# Einstein Summation Convention / Lorentz Boost

1. Dec 22, 2007

### raintrek

Einstein Summation Convention / Lorentz "Boost"

1. The problem statement, all variables and given/known data

I'm struggling to understand the Einstein Summation Convention - it's the first time I've used it. Would someone be able to explain it in the following context?

Lorentz transformations and rotations can be expressed in matrix notation as

$$x^{\mu'} = \Lambda^{\mu'}\!_{\mu}\:x^{\mu}$$

Coordinates are defined by $$x^{\mu}$$ with $$\mu = 0,1,2,3$$, such that $$(x^{0}, x^{1}, x^{2}, x^{3}) = (ct, x, y, z)$$

I'm seeking clarification on the meanings of the various $$\mu, \mu'$$ indices in the matrix notation equation. Any help would be massively appreciated!

2. Dec 22, 2007

### ophase

Summation rule

$$\mu, \acute{\mu}$$ means that these are all different indices which can have 0,1,2,3 and cannot contract with each other. I mean for example, while $$\mu = 0$$, the other one can be $$\acute{\mu} = 3$$.
Einstein summation rule is that you have to sum the terms with same indices. So you should scan all the values of the indices.
So
$$x^{\acute{\mu}} = \Lambda^{\acute{\mu}}\!_{\mu}\:x^{\mu}$$ means that

$$x^0 = \Lambda^{0}\!_{0}\:x^{0}+\Lambda^{0}\!_{1}\:x^{1}+\Lambda^{0}\!_{2}\:x^{2}+\Lambda^{0}\!_{3}\:x^{3}$$
$$x^1 = \Lambda^{1}\!_{0}\:x^{0}+\Lambda^{1}\!_{1}\:x^{1}+\Lambda^{1}\!_{2}\:x^{2}+\Lambda^{1}\!_{3}\:x^{3}$$
$$x^2 = \Lambda^{2}\!_{0}\:x^{0}+\Lambda^{2}\!_{1}\:x^{1}+\Lambda^{2}\!_{2}\:x^{2}+\Lambda^{2}\!_{3}\:x^{3}$$
$$x^3 = \Lambda^{3}\!_{0}\:x^{0}+\Lambda^{3}\!_{1}\:x^{1}+\Lambda^{3}\!_{2}\:x^{2}+\Lambda^{3}\!_{3}\:x^{3}$$

Don't forget that each term is actually a matrix element. So write the values of the matrix elements above and obtain the Lorentz transformation equations.

3. Dec 22, 2007

### raintrek

Ah, so am I correct in thinking that whenever an expression contains one index as a superscript and the same one as a subscript, a summation over those values is implied?

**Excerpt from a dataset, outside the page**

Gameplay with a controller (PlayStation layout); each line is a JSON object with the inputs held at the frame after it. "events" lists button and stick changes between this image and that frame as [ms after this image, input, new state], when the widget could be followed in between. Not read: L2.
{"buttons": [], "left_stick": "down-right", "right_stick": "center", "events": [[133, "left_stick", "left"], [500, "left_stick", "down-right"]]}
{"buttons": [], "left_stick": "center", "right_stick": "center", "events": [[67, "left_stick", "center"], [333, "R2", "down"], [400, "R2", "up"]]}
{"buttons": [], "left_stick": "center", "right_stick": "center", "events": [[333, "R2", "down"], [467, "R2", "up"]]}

Also, does the $$\Lambda^{\mu'}\!_{\mu}$$ just mean a matrix with $$\mu'$$ representing the row number and $$\mu$$ representing the column number?

so, in essence,

$$\Lambda^{0'}\!_{0} \Lambda^{0'}\!_{1} \Lambda^{0'}\!_{2} \Lambda^{0'}\!_{3}$$
$$\Lambda^{1'}\!_{0} \Lambda^{1'}\!_{1} \Lambda^{1'}\!_{2} \Lambda^{1'}\!_{3}$$
$$\Lambda^{2'}\!_{0} \Lambda^{2'}\!_{1} \Lambda^{2'}\!_{2} \Lambda^{2'}\!_{3}$$
$$\Lambda^{3'}\!_{0} \Lambda^{3'}\!_{1} \Lambda^{3'}\!_{2} \Lambda^{3'}\!_{3}$$

is the $$\Lambda^{\mu'}\!_{\mu}$$ matrix produced from your equations?

Last edited: Dec 22, 2007
4. Dec 22, 2007

### ophase

Yes you'r right.
But
$$\Lambda^{\musingle-quote}\!_{\mu}$$ matrix cannot produce from above equation. We'r talking about a new representation of Lorentz transforms.

You can find the $$\Lambda^{\musingle-quote}\!_{\mu}$$ matrix here --> http://en.wikipedia.org/wiki/Lorentz_transformation

5. Dec 22, 2007

### siddharth

Yes.

6. Dec 22, 2007

### HallsofIvy

Staff Emeritus
More correctly $\Lambda^{\mu'}_\mu$ means a tensor that can, in a given coordinates system, be represented by such a matrix.